• ASSIGNED TASK 1:
Reproduce the records verbatim, starting at their first line and ending with the line containing "do háje, ty", with that line included.

• PASSAGE SHOWN:
------------------------------------------------------------
Chasing Waterfalls

Monday, October 12, 2015
By dreeves

A bee with an umbrella getting rained on

Last week (or however often we have Beeminder force us to get blog posts out the door) we announced our big Revamped Reminders feature. Today I want to explain my favorite thing about this feature: setting up Beeminder waterfalls. I’ll explain that momentarily.

First let me quote myself from a year ago, in “New Feature and Veritable Paradigm Shift: Arbitrary Deadlines”:

Veritable Paradigm Shift? I know, can we get over ourselves? The reason we’re so excited about this though, is that we view it as a big step closer to the holy grail of Beeminder as nannybot that tells you minute-by-minute what you should be doing. You can have deadlines staggered throughout the day so you’re satisfying the beest hour by hour all day long instead of screwing around all day and flying into a frenzy of productivity as midnight bears down. It’s the same problem Beeminder solves so beautifully at a larger timescale — forcing you to make progress day by day on long-term goals — now on a smaller timescale.
------------------------------------------------------------
[Saved entries]
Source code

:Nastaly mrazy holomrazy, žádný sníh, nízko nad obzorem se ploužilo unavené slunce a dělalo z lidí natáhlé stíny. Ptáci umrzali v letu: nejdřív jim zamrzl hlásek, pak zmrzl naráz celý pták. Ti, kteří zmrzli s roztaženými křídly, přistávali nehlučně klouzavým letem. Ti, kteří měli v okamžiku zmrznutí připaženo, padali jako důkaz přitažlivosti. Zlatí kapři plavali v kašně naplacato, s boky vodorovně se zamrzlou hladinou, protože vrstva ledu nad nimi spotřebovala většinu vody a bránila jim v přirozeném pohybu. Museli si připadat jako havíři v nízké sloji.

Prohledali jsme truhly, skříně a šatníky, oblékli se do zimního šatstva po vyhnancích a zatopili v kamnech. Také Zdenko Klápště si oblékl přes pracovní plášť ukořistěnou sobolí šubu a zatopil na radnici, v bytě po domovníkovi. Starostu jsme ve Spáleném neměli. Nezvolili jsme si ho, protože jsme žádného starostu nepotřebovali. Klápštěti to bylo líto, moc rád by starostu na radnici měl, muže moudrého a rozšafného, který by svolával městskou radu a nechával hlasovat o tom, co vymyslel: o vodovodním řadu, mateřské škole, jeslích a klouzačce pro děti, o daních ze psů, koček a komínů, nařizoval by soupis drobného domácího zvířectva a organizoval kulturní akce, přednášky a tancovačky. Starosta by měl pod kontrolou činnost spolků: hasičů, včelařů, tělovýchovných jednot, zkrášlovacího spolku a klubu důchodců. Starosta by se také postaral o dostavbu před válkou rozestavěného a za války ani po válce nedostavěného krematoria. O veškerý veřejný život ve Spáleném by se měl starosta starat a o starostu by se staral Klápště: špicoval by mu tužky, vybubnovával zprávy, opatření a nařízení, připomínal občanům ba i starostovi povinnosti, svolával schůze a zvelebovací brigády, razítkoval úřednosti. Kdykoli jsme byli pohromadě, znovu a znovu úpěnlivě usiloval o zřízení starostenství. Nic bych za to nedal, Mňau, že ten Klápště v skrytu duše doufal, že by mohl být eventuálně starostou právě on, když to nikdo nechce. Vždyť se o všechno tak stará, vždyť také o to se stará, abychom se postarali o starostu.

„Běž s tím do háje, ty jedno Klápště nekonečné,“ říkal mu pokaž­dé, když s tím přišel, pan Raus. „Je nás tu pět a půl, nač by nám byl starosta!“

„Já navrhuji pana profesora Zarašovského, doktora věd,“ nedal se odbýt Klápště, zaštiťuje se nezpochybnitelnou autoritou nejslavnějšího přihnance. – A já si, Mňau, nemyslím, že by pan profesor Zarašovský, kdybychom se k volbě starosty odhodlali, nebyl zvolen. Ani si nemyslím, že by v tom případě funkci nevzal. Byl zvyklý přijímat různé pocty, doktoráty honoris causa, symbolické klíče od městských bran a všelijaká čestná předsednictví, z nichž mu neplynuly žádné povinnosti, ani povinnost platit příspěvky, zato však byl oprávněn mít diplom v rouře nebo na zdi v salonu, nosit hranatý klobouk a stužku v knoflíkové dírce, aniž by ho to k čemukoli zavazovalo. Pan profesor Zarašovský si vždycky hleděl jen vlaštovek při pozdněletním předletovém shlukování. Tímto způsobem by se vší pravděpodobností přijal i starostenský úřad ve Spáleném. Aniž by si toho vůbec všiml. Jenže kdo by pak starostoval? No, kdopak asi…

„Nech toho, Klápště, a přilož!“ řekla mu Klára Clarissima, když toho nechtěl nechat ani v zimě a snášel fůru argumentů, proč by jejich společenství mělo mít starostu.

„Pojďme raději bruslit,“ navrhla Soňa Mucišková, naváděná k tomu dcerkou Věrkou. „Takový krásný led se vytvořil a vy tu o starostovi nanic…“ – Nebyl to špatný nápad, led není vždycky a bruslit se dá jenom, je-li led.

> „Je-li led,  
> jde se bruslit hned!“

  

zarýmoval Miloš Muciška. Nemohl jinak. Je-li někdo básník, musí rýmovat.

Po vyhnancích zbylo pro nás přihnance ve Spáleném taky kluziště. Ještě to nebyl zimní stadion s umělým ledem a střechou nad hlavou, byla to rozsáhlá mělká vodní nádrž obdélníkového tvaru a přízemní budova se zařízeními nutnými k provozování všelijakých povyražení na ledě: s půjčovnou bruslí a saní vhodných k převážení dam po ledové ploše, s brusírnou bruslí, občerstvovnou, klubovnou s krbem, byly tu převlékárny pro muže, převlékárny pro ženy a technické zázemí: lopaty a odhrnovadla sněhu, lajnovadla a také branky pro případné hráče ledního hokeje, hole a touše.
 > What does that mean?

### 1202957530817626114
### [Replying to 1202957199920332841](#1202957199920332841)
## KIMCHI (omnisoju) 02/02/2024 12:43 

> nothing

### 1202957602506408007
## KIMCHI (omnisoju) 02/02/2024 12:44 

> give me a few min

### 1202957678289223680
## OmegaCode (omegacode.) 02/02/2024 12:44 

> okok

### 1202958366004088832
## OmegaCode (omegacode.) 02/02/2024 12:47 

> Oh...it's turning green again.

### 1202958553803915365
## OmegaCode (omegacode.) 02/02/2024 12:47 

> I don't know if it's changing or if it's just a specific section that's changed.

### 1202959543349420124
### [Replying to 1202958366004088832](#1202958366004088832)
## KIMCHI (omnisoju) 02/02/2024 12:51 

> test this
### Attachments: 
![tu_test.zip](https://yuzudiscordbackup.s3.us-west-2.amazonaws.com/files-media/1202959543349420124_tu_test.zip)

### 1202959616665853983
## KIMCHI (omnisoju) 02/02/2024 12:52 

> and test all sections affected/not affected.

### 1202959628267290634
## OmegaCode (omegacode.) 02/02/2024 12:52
------------------------------------------------------------
• ASSIGNED TASK 2:
In the blog post, what does the author identify as their favorite thing about the new feature?

• REPLY 1:
Source code

:Nastaly mrazy holomrazy, žádný sníh, nízko nad obzorem se ploužilo unavené slunce a dělalo z lidí natáhlé stíny. Ptáci umrzali v letu: nejdřív jim zamrzl hlásek, pak zmrzl naráz celý pták. Ti, kteří zmrzli s roztaženými křídly, přistávali nehlučně klouzavým letem. Ti, kteří měli v okamžiku zmrznutí připaženo, padali jako důkaz přitažlivosti. Zlatí kapři plavali v kašně naplacato, s boky vodorovně se zamrzlou hladinou, protože vrstva ledu nad nimi spotřebovala většinu vody a bránila jim v přirozeném pohybu. Museli si připadat jako havíři v nízké sloji.

Prohledali jsme truhly, skříně a šatníky, oblékli se do zimního šatstva po vyhnancích a zatopili v kamnech. Také Zdenko Klápště si oblékl přes pracovní plášť ukořistěnou sobolí šubu a zatopil na radnici, v bytě po domovníkovi. Starostu jsme ve Spáleném neměli. Nezvolili jsme si ho, protože jsme žádného starostu nepotřebovali. Klápštěti to bylo líto, moc rád by starostu na radnici měl, muže moudrého a rozšafného, který by svolával městskou radu a nechával hlasovat o tom, co vymyslel: o vodovodním řadu, mateřské škole, jeslích a klouzačce pro děti, o daních ze psů, koček a komínů, nařizoval by soupis drobného domácího zvířectva a organizoval kulturní akce, přednášky a tancovačky. Starosta by měl pod kontrolou činnost spolků: hasičů, včelařů, tělovýchovných jednot, zkrášlovacího spolku a klubu důchodců. Starosta by se také postaral o dostavbu před válkou rozestavěného a za války ani po válce nedostavěného krematoria. O veškerý veřejný život ve Spáleném by se měl starosta starat a o starostu by se staral Klápště: špicoval by mu tužky, vybubnovával zprávy, opatření a nařízení, připomínal občanům ba i starostovi povinnosti, svolával schůze a zvelebovací brigády, razítkoval úřednosti. Kdykoli jsme byli pohromadě, znovu a znovu úpěnlivě usiloval o zřízení starostenství. Nic bych za to nedal, Mňau, že ten Klápště v skrytu duše doufal, že by mohl být eventuálně starostou právě on, když to nikdo nechce. Vždyť se o všechno tak stará, vždyť také o to se stará, abychom se postarali o starostu.

„Běž s tím do háje, ty jedno Klápště nekonečné,“ říkal mu pokaž­dé, když s tím přišel, pan Raus. „Je nás tu pět a půl, nač by nám byl starosta!“

• REPLY 2:
Setting up Beeminder waterfalls.